As I reflected on the 10th edition of the fair I realized how far things have come—and how far there is still to go. When ART X Lagos was founded in 2016 it was a bold step. Now, in 2025, I saw the celebration of that history and the building of the future. I saw artists not waiting for permission but making the permission. I saw a city stepping into its role as more than a backdrop—but as a protagonist.

And yes I admit I felt proud. Proud to be in that space. Proud of the artists. Proud of the city. Proud that I was witnessing something that could matter for a long time. I left the venue that evening with my mind still moving, heart still alive. I thought about the works I saw. I thought about the people I met. I thought about what creators are capable of when given room to breathe and expand.

Art
Photo Credit: Sosa Mimosa/IG

There will be bricks and mortar, there will be business and commerce, there will be trends and markets. Yet what struck me most was the human thread running through everything: craft, story, emotion.

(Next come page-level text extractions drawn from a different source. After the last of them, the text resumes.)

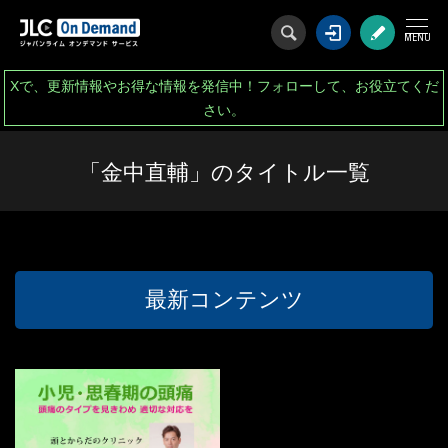
ログイン
会
Xで、更新情報やお得な情報を発信中！フォローして、お役立てくだ
さい。
「金中直輔」のタイトル一覧
最新コンテンツ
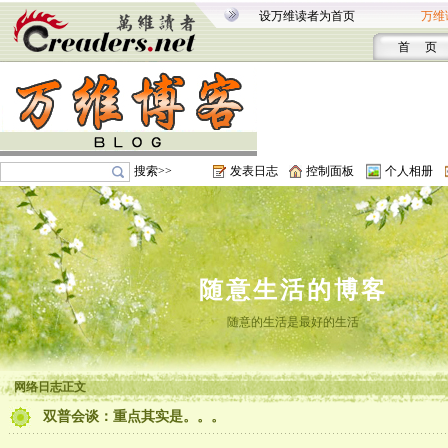
设万维读者为首页
万维
首 页
搜索>>
发表日志
控制面板
个人相册
随意生活的博客
随意的生活是最好的生活
网络日志正文
双普会谈：重点其实是。。。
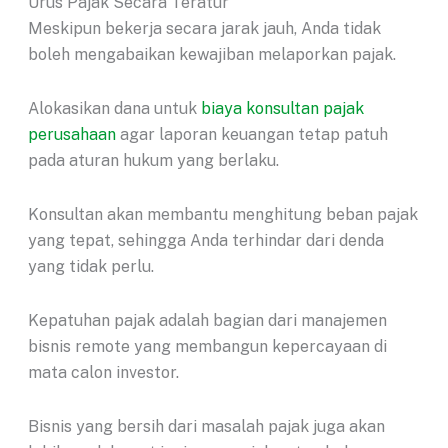
Urus Pajak Secara Teratur
Meskipun bekerja secara jarak jauh, Anda tidak
boleh mengabaikan kewajiban melaporkan pajak.
Alokasikan dana untuk
biaya konsultan pajak
perusahaan
agar laporan keuangan tetap patuh
pada aturan hukum yang berlaku.
Konsultan akan membantu menghitung beban pajak
yang tepat, sehingga Anda terhindar dari denda
yang tidak perlu.
Kepatuhan pajak adalah bagian dari manajemen
bisnis remote yang membangun kepercayaan di
mata calon investor.
Bisnis yang bersih dari masalah pajak juga akan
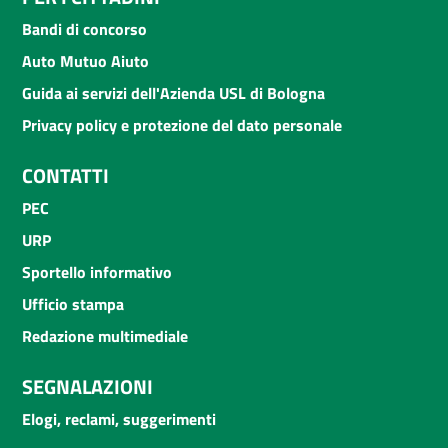
Bandi di concorso
Auto Mutuo Aiuto
Guida ai servizi dell'Azienda USL di Bologna
Privacy policy e protezione del dato personale
CONTATTI
PEC
URP
Sportello informativo
Ufficio stampa
Redazione multimediale
SEGNALAZIONI
Elogi, reclami, suggerimenti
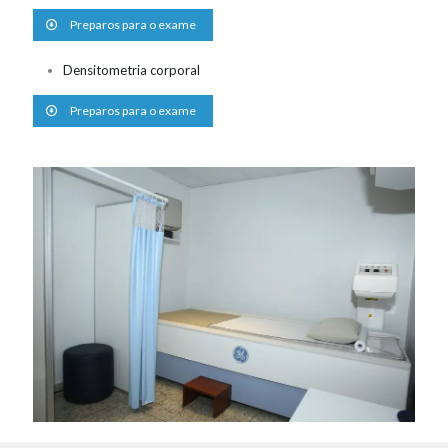
Preparos para o exame
Densitometria corporal
Preparos para o exame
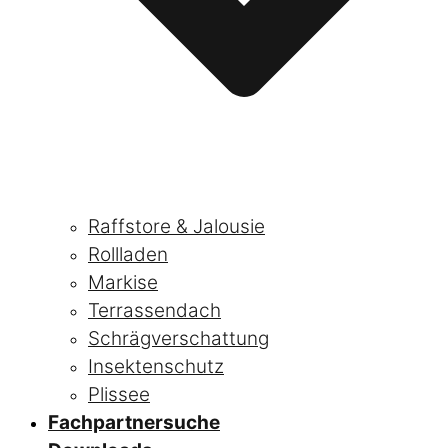
Raffstore & Jalousie
Rollladen
Markise
Terrassendach
Schrägverschattung
Insektenschutz
Plissee
Fachpartnersuche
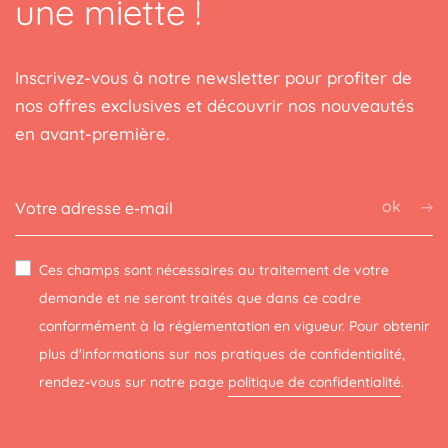
une miette !
Inscrivez-vous à notre newsletter pour profiter de
nos offres exclusives et découvrir nos nouveautés
en avant-première.
ok
Ces champs sont nécessaires au traitement de votre
demande et ne seront traités que dans ce cadre
conformément à la réglementation en vigueur. Pour obtenir
plus d'informations sur nos pratiques de confidentialité,
rendez-vous sur notre page
politique de confidentialité
.
(2 avis)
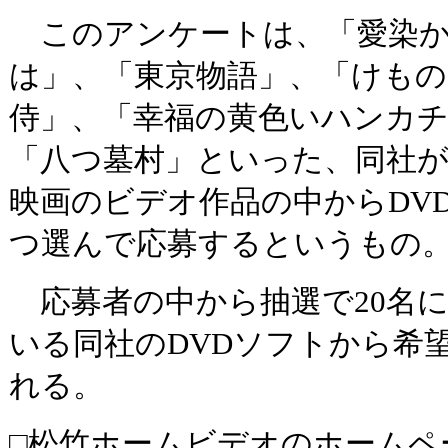
このアンケートは、「愛染か
は」、「東京物語」、「けもの
侍」、「幸福の黄色いハンカ
「八つ墓村」といった、同社
映画のビデオ作品の中からDV
つ選んで応募するというもの
応募者の中から抽選で20名に
いる同社のDVDソフトから希
れる。
□松竹ホームビデオのホームペ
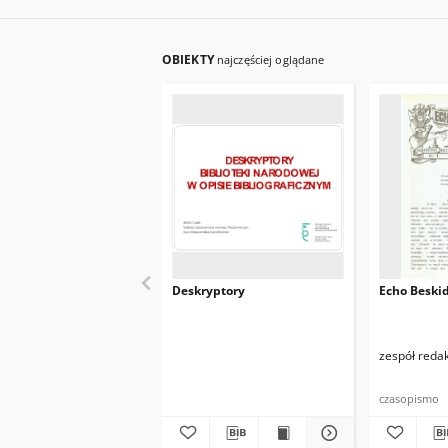
OBIEKTY
najczęściej oglądane
Deskryptory
Echo Beskid
zespół reda
czasopismo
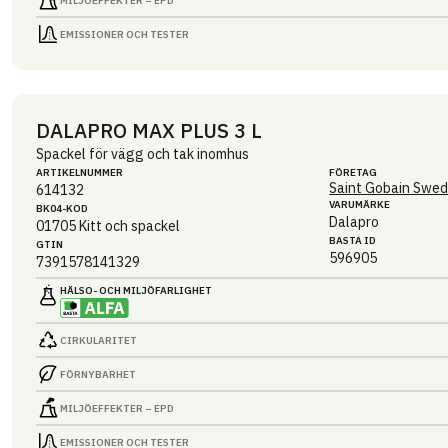
MILJÖEFFEKTER – EPD
EMISSIONER OCH TESTER
DALAPRO MAX PLUS 3 L
Spackel för vägg och tak inomhus
ARTIKEL­NUMMER
FÖRETAG
Saint Gobain Swed
614132
VARUMÄRKE
BK04-KOD
Dalapro
01705
Kitt och spackel
BASTA ID
GTIN
596905
7391578141329
HÄLSO- OCH MILJÖ­FARLIGHET
CIRKULARITET
FÖRNYBARHET
MILJÖEFFEKTER – EPD
EMISSIONER OCH TESTER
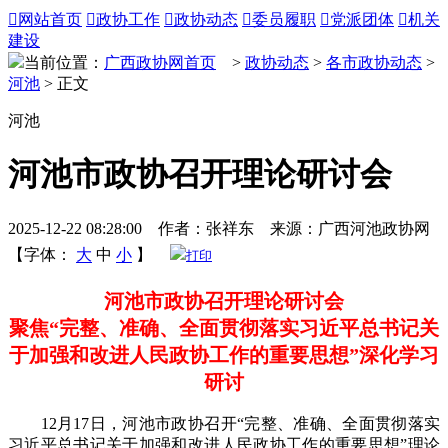

网站首页

政协工作

政协动态

委员履职

党派团体

机关
建设
当前位置：
广西政协网首页
>
政协动态
>
各市政协动态
>
河池
> 正文
河池
河池市政协召开理论研讨会
2025-12-22 08:28:00 作者：张祥东 来源：广西河池政协网
【字体：
大
中
小
】
打印
河池市政协召开理论研讨会
聚焦“完整、准确、全面贯彻落实习近平总书记关
于加强和改进人民政协工作的重要思想”深化学习
研讨
12月17日，河池市政协召开“完整、准确、全面贯彻落实
习近平总书记关于加强和改进人民政协工作的重要思想”理论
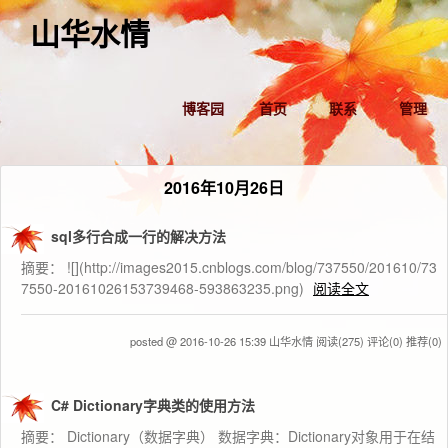
山华水情
博客园
首页
联系
管理
2016年10月26日
sql多行合成一行的解决方法
摘要： ![](http://images2015.cnblogs.com/blog/737550/201610/73
7550-20161026153739468-593863235.png)
阅读全文
posted @ 2016-10-26 15:39 山华水情
阅读(275)
评论(0)
推荐(0)
C# Dictionary字典类的使用方法
摘要： Dictionary（数据字典） 数据字典：Dictionary对象用于在结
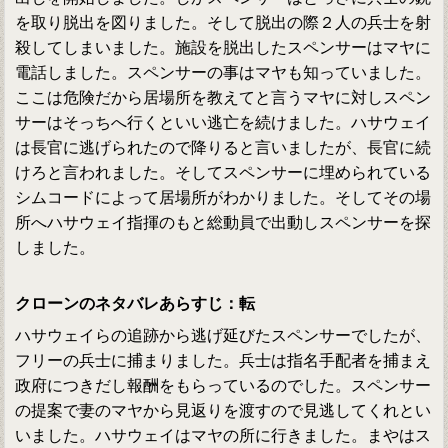
を取り脱出を図りました。そして脱出の際２人の兵士を射
殺してしまいました。施設を脱出したスペンサーはマヤに
電話しました。スペンサーの事はマヤも知っていました。
ここは危険だから居場所を教えてと言うマヤに対しスペン
サーはそっちへ行くといい逃亡を続けました。ハサウェイ
は長官に逃げられたので降りると言いましたが、長官に続
けろと言われました。そしてスペンサーに埋められている
シムコードによって居場所がわかりました。そしてその場
所へハサウェイ指揮のもと総動員で出動しスペンサーを探
しました。
クローンのネタバレあらすじ：転
ハサウェイらの追跡から逃げ延びたスペンサーでしたが、
フリーの兵士に捕まりました。兵士は指名手配者を捕まえ
政府につきだし報酬をもらっているのでした。スペンサー
の提案で妻のマヤから見返りを渡すので見逃してくれとい
いました。ハサウェイはマヤの所に行きました。まやはス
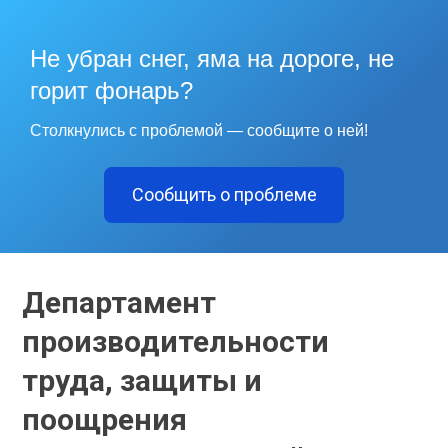
Не убран снег, яма на дороге, не
горит фонарь?
Столкнулись с проблемой — сообщите о ней!
Сообщить о проблеме
Департамент
производительности
труда, защиты и
поощрения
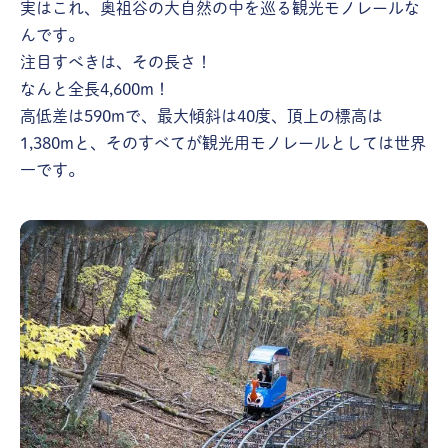
実はこれ、奥祖谷の大自然の中を巡る観光モノレールな
んです。
注目すべきは、その長さ！
なんと全長4,600m！
高低差は590mで、最大傾斜は40度、頂上の標高は
1,380mと、そのすべてが観光用モノレールとしては世界
一です。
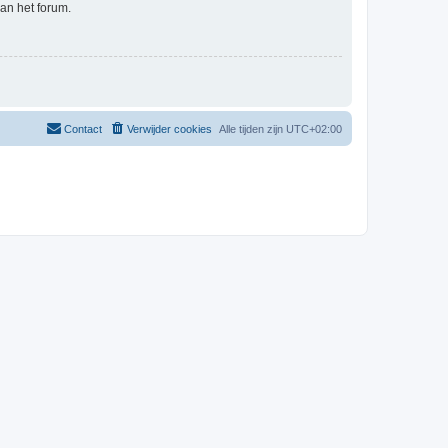
an het forum.
Contact
Verwijder cookies
Alle tijden zijn
UTC+02:00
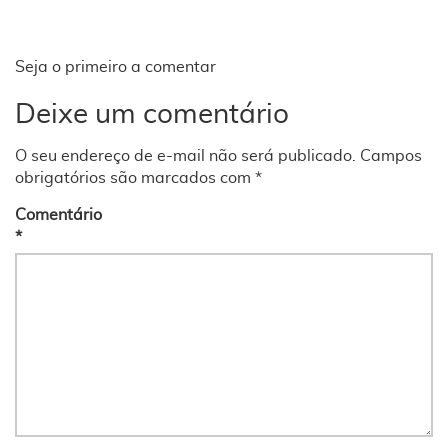
Seja o primeiro a comentar
Deixe um comentário
O seu endereço de e-mail não será publicado.
Campos
obrigatórios são marcados com
*
Comentário
*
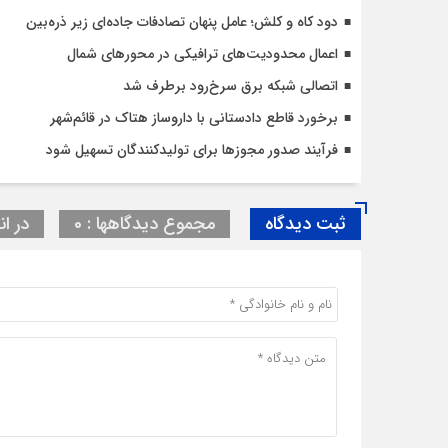
دود کاه و کلش؛ عامل پنهان تصادفات جاده‌ای زیر ذره‌بین
اعمال محدودیت‌‌های ترافیکی در محورهای شمال
اتصالی شبکه برق سرخ‌رود برطرف شد
برخورد قاطع دادستانی با داروساز هتاک در قائم‌شهر
فرآیند صدور مجوزها برای تولیدکنندگان تسهیل شود
ثبت دیدگاه
مجموع دیدگاهها : 0
در ان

The feeling that this fair, this moment, was not a passing thing but a pulse. It reminded me that when art is freed—when it is allowed to roam, to lean, to question—then it becomes an awakening. And for me this year in Lagos I witnessed that.

So when I say the city became a launching pad, I mean it. The energy at this fair reflected a broader wave: Africa’s creatives charting their own paths, refusing outdated definitions, expanding what art is, and what it can be. I believe that this fair will be remembered for that shift. I believe that this fair will continue to ripple. And in that belief I feel the optimism of possibility.

Art
Photo Credit: Sosa Mimosa/IG

I carry with me the memory of those four days—of corridors alive with works, of installations that made me laugh or gasp or lean forward, of meetings that changed my view. I carry the memory of that city lit up with possibility. And I know that what we experienced was not just a gathering of works but a declaration of purpose. I look ahead now and imagine what comes next. I imagine new works, new voices, new conversations all sparked in that moment.

In the end I want to say clearly: this was an awakening—a bold, expansive, electric awakening of art in Lagos, and I leave inspired. The city of dreams has shown us what happens when creativity is given space and when the building blocks of vision are laid with care.

My hope is that this momentum carries us forward and that every time we say the word ART we remember what it felt like in those four days in Lagos, shining brightly, awake, and ready for what comes next.